Business Growth: Paul Romer to the Rescue

If you continue to encourage innovation, growth doesn't have to decline

Todd Ordal //October 29, 2018//

Business Growth: Paul Romer to the Rescue

If you continue to encourage innovation, growth doesn't have to decline

Todd Ordal //October 29, 2018//

I’ve just scratched the surface in my quest to better understand Paul Romer’s insight into growth. Romer won the 2018 Nobel Memorial Prize in economic sciences — shared the win, actually.

One of Romer’s central themes is resources are fixed and innovation is unlimited. You can’t create anything of a physical nature; you can only rearrange components and make them act differently. Red wine, sugar and heat are transformed into a reduction sauce. The red wine was created by reorganizing sunshine, rain, grapes and yeast.

You get the picture. …

One cool thing about Romer’s work as it applies to business is that if you continue to encourage innovation, growth doesn’t have to decline. New ideas applied to the same resources can create new stuff, which can meet current or newly identified needs. Satisfying needs is how you trade your stuff for money. And if you take in more money than you spend creating stuff, you produce income, which can reward those who shared their energy and innovation, encouraging them to do it again. Capitalism in a nutshell.

So why do businesses fail?

Largely because of thermodynamics, specifically entropy — the gradual decline of things into disorder. In other words, what’s valued today may not be valued tomorrow. It’s the buggy-whip problem.

Execution becomes the mantra for many CEOs once they have a viable product or service, as it should.
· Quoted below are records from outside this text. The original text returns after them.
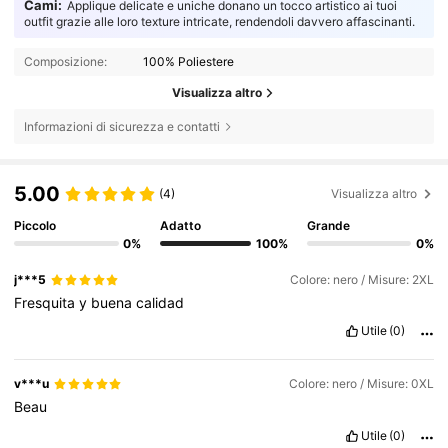
Cami:
Applique delicate e uniche donano un tocco artistico ai tuoi
outfit grazie alle loro texture intricate, rendendoli davvero affascinanti.
Composizione:
100% Poliestere
Visualizza altro
Informazioni di sicurezza e contatti
5.00
(4)
Visualizza altro
Piccolo
Adatto
Grande
0%
100%
0%
j***5
Colore: nero / Misure: 2XL
Fresquita
y
buena
calidad
Utile
(0)
v***u
Colore: nero / Misure: 0XL
Beau
Utile
(0)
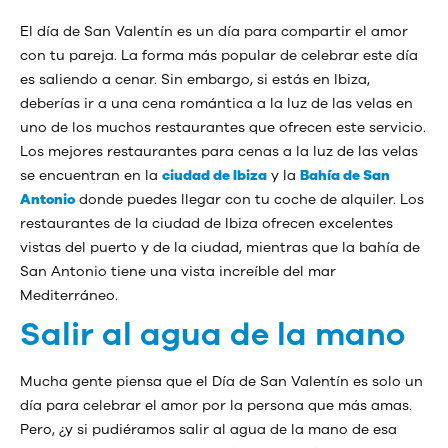
El día de San Valentín es un día para compartir el amor
con tu pareja. La forma más popular de celebrar este día
es saliendo a cenar. Sin embargo, si estás en Ibiza,
deberías ir a una cena romántica a la luz de las velas en
uno de los muchos restaurantes que ofrecen este servicio.
Los mejores restaurantes para cenas a la luz de las velas
se encuentran en la
ciudad de Ibiza
y la
Bahía de San
Antonio
donde puedes llegar con tu coche de alquiler. Los
restaurantes de la ciudad de Ibiza ofrecen excelentes
vistas del puerto y de la ciudad, mientras que la bahía de
San Antonio tiene una vista increíble del mar
Mediterráneo.
Salir al agua de la mano
Mucha gente piensa que el Día de San Valentín es solo un
día para celebrar el amor por la persona que más amas.
Pero, ¿y si pudiéramos salir al agua de la mano de esa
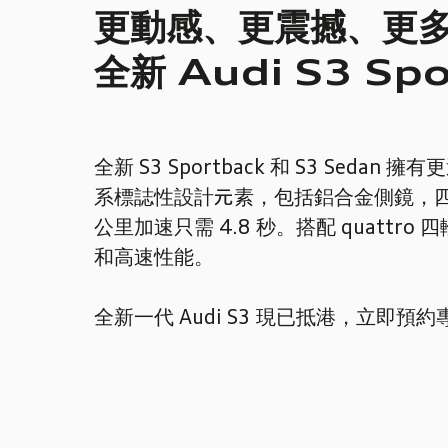
更動感、更震撼、更
全新
Audi S3 Spo
全新 S3 Sportback 和 S3 Sed
系標誌性設計元素，包括鋁合金側鏡，四出
公里加速只需 4.8 秒。搭配 quattr
和高速性能。
全新一代 Audi S3 現已抵港，立即預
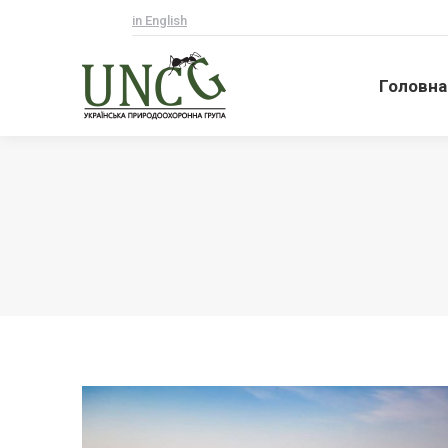
in English
Головна
Головна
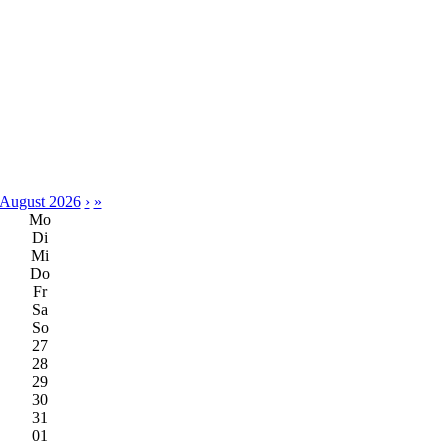
August 2026
›
»
Mo
Di
Mi
Do
Fr
Sa
So
27
28
29
30
31
01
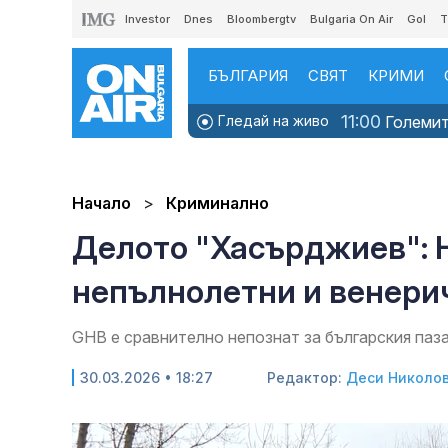
Investor
Dnes
Bloombergtv
Bulgaria On Air
Gol
T
БЪЛГАРИЯ
СВЯТ
КРИМИ
11:00
Гледай на живо
Големите
Начало
Криминално
Делото "Хасърджиев": Н
непълнолетни и венери
GHB е сравнително непознат за българския паз
30.03.2026 • 18:27
Редактор:
Деси Николо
A business with a valued product or service can fail for poor execution. However, if you execute buggy whip manufacturing perfectly and hire a brilliantly talented sales force, you still won’t make a dime unless you focus on museums.

Execution must not come at the expense of innovation — new products and services. Almost 90 percent of the Fortune 500 companies from 1955 are gone. Some by merger, but many by failure to innovate.


RISKING EVERYTHING TO BUILD A THING OF BEAUTY


Karl Marx correctly said that creative destruction was uncontrollable, like the genie out of the bottle. However, he was wrong about its impact. It is, as Joseph Schumpeter later realized, a creative force for good. Marx, however, isn’t the only one to rue its existence. Management teams lacking innovation also hate it.

Comrades, shed your communist tendencies! Embrace Romer’s understanding that innovation (and some good execution) is the key to longevity.